#### TRY IT:
Print the text of every entry below exactly as it appears, character for character and line for line, omitting the pictures.

#### INPUT FOR THIS TASK:
• • • •
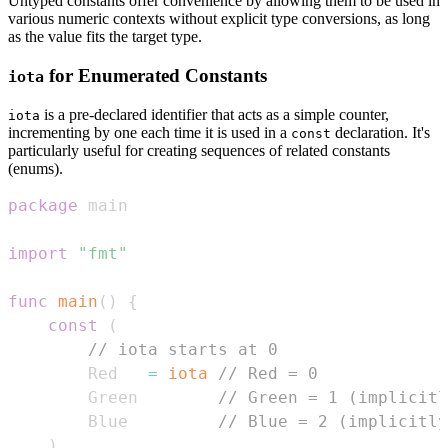
Untyped constants offer convenience by allowing them to be used in
various numeric contexts without explicit type conversions, as long
as the value fits the target type.
for Enumerated Constants
iota
is a pre-declared identifier that acts as a simple counter,
iota
incrementing by one each time it is used in a
declaration. It's
const
particularly useful for creating sequences of related constants
(enums).
package
import
"fmt"
func
main
(
)
{
const
(
// iota starts at 0
        Red   
=
iota
// Red = 0
        Green        
// Green = 1 (implicitl
        Blue         
// Blue = 2 (implicitly
)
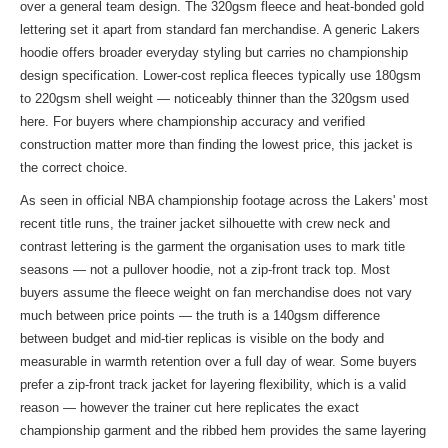
over a general team design. The 320gsm fleece and heat-bonded gold
lettering set it apart from standard fan merchandise. A generic Lakers
hoodie offers broader everyday styling but carries no championship
design specification. Lower-cost replica fleeces typically use 180gsm
to 220gsm shell weight — noticeably thinner than the 320gsm used
here. For buyers where championship accuracy and verified
construction matter more than finding the lowest price, this jacket is
the correct choice.
As seen in official NBA championship footage across the Lakers' most
recent title runs, the trainer jacket silhouette with crew neck and
contrast lettering is the garment the organisation uses to mark title
seasons — not a pullover hoodie, not a zip-front track top. Most
buyers assume the fleece weight on fan merchandise does not vary
much between price points — the truth is a 140gsm difference
between budget and mid-tier replicas is visible on the body and
measurable in warmth retention over a full day of wear. Some buyers
prefer a zip-front track jacket for layering flexibility, which is a valid
reason — however the trainer cut here replicates the exact
championship garment and the ribbed hem provides the same layering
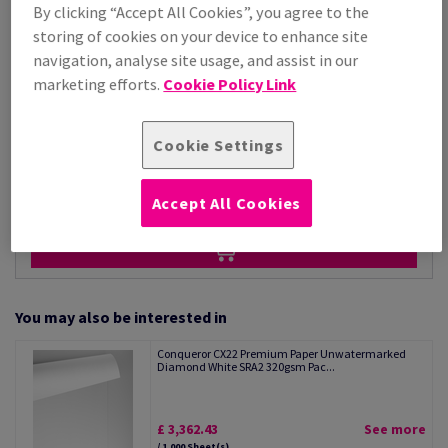
Price Ex. VAT
By clicking “Accept All Cookies”, you agree to the
£ 1,260.89
storing of cookies on your device to enhance site
Per 1,000 Sheet(s)
navigation, analyse site usage, and assist in our
(34.6 kg )
marketing efforts.
Cookie Policy Link
STOCK AVAILABLE
Unit of measure matrix
Cookie Settings
Sheet(s)
−
+
Accept All Cookies
You may also be interested in
Conqueror CX22 Premium Paper Unwatermarked
Diamond White SRA2 320gsm Pac...
£ 3,362.43
See more
/ 1,000 Sheet(s)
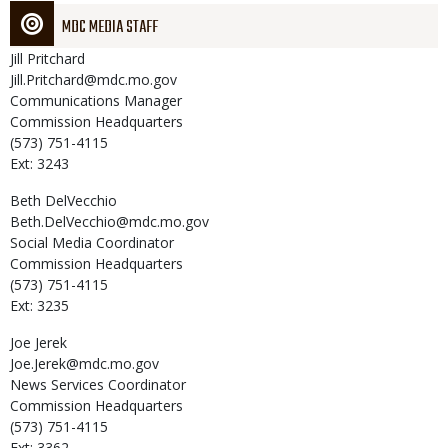
MDC MEDIA STAFF
Jill
Pritchard
Jill.Pritchard@mdc.mo.gov
Communications Manager
Commission Headquarters
(573) 751-4115
Ext: 3243
Beth
DelVecchio
Beth.DelVecchio@mdc.mo.gov
Social Media Coordinator
Commission Headquarters
(573) 751-4115
Ext: 3235
Joe
Jerek
Joe.Jerek@mdc.mo.gov
News Services Coordinator
Commission Headquarters
(573) 751-4115
Ext: 3362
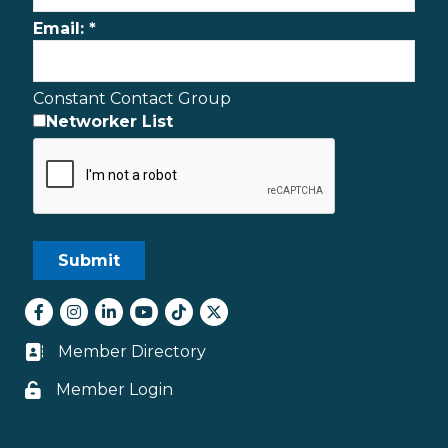
Email:
*
Constant Contact Group
Networker List
Facebook
Instagram
LinkedIn
youtube
tiktok
Twitter
Member Directory
Business card icon
Member Login
Lock icon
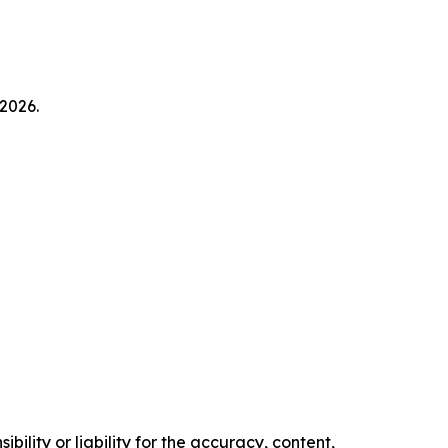
2026.
ility or liability for the accuracy, content,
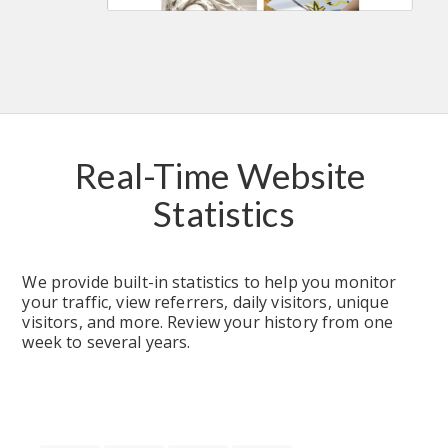
Real-Time Website 
Statistics
We provide built-in statistics to help you monitor 
your traffic, view referrers, daily visitors, unique 
visitors, and more. Review your history from one 
week to several years.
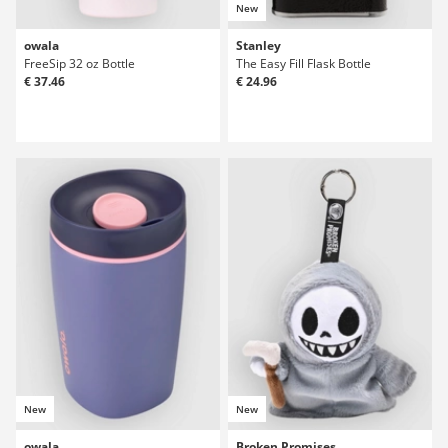
New
owala
Stanley
FreeSip 32 oz Bottle
The Easy Fill Flask Bottle
€ 37.46
€ 24.96
New
New
owala
Broken Promises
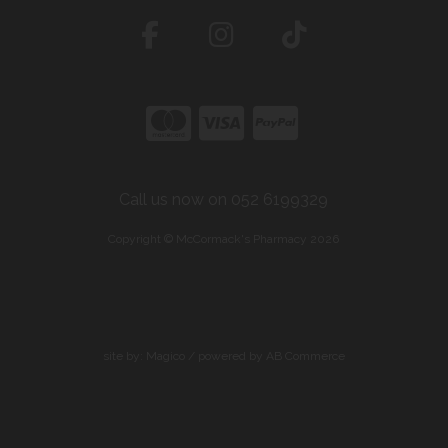
Call us now on 052 6199329
Copyright © McCormack's Pharmacy 2026
site by:
Magico
/ powered by
AB Commerce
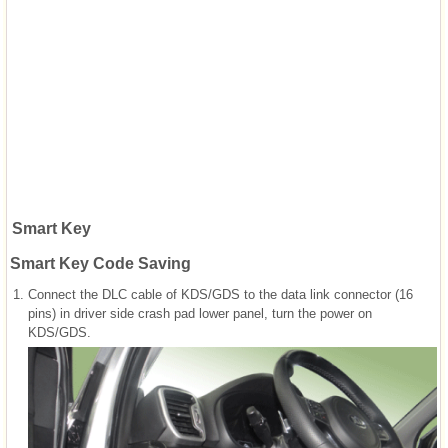
Smart Key
Smart Key Code Saving
1.
Connect the DLC cable of KDS/GDS to the data link connector (16
pins) in driver side crash pad lower panel, turn the power on
KDS/GDS.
• • • •
#### SOLVED EXERCISE:
Untyped constants offer convenience by allowing them to be used in
various numeric contexts without explicit type conversions, as long
as the value fits the target type.
for Enumerated Constants
iota
is a pre-declared identifier that acts as a simple counter,
iota
incrementing by one each time it is used in a
declaration. It's
const
particularly useful for creating sequences of related constants
(enums).
package
import
"fmt"
func
main
(
)
{
const
(
// iota starts at 0
        Red   
=
iota
// Red = 0
        Green        
// Green = 1 (implicitl
        Blue         
// Blue = 2 (implicitly
)
over a general team design. The 320gsm fleece and heat-bonded gold
lettering set it apart from standard fan merchandise. A generic Lakers
hoodie offers broader everyday styling but carries no championship
design specification. Lower-cost replica fleeces typically use 180gsm
to 220gsm shell weight — noticeably thinner than the 320gsm used
here. For buyers where championship accuracy and verified
construction matter more than finding the lowest price, this jacket is
the correct choice.
As seen in official NBA championship footage across the Lakers' most
recent title runs, the trainer jacket silhouette with crew neck and
contrast lettering is the garment the organisation uses to mark title
seasons — not a pullover hoodie, not a zip-front track top. Most
buyers assume the fleece weight on fan merchandise does not vary
much between price points — the truth is a 140gsm difference
between budget and mid-tier replicas is visible on the body and
measurable in warmth retention over a full day of wear. Some buyers
prefer a zip-front track jacket for layering flexibility, which is a valid
reason — however the trainer cut here replicates the exact
championship garment and the ribbed hem provides the same layering
Price Ex. VAT
By clicking “Accept All Cookies”, you agree to the
£ 1,260.89
storing of cookies on your device to enhance site
Per 1,000 Sheet(s)
navigation, analyse site usage, and assist in our
(34.6 kg )
marketing efforts.
Cookie Policy Link
STOCK AVAILABLE
Unit of measure matrix
Cookie Settings
Sheet(s)
−
+
Accept All Cookies
You may also be interested in
Conqueror CX22 Premium Paper Unwatermarked
Diamond White SRA2 320gsm Pac...
£ 3,362.43
See more
/ 1,000 Sheet(s)
MDC MEDIA STAFF
Jill
Pritchard
Jill.Pritchard@mdc.mo.gov
Communications Manager
Commission Headquarters
(573) 751-4115
Ext: 3243
Beth
DelVecchio
Beth.DelVecchio@mdc.mo.gov
Social Media Coordinator
Commission Headquarters
(573) 751-4115
Ext: 3235
Joe
Jerek
Joe.Jerek@mdc.mo.gov
News Services Coordinator
Commission Headquarters
(573) 751-4115
Ext: 3362
Email:
*
Constant Contact Group
Networker List
Facebook
Instagram
LinkedIn
youtube
tiktok
Twitter
Member Directory
Business card icon
Member Login
Lock icon
2026.
ility or liability for the accuracy, content,
Real-Time Website 
Statistics
We provide built-in statistics to help you monitor 
your traffic, view referrers, daily visitors, unique 
visitors, and more. Review your history from one 
week to several years.
New
owala
Stanley
FreeSip 32 oz Bottle
The Easy Fill Flask Bottle
€ 37.46
€ 24.96
New
New
owala
Broken Promises
Call us now on 052 6199329
Copyright © McCormack's Pharmacy 2026
site by:
Magico
/ powered by
AB Commerce
Smart Key
Smart Key Code Saving
1.
Connect the DLC cable of KDS/GDS to the data link connector (16
pins) in driver side crash pad lower panel, turn the power on
KDS/GDS.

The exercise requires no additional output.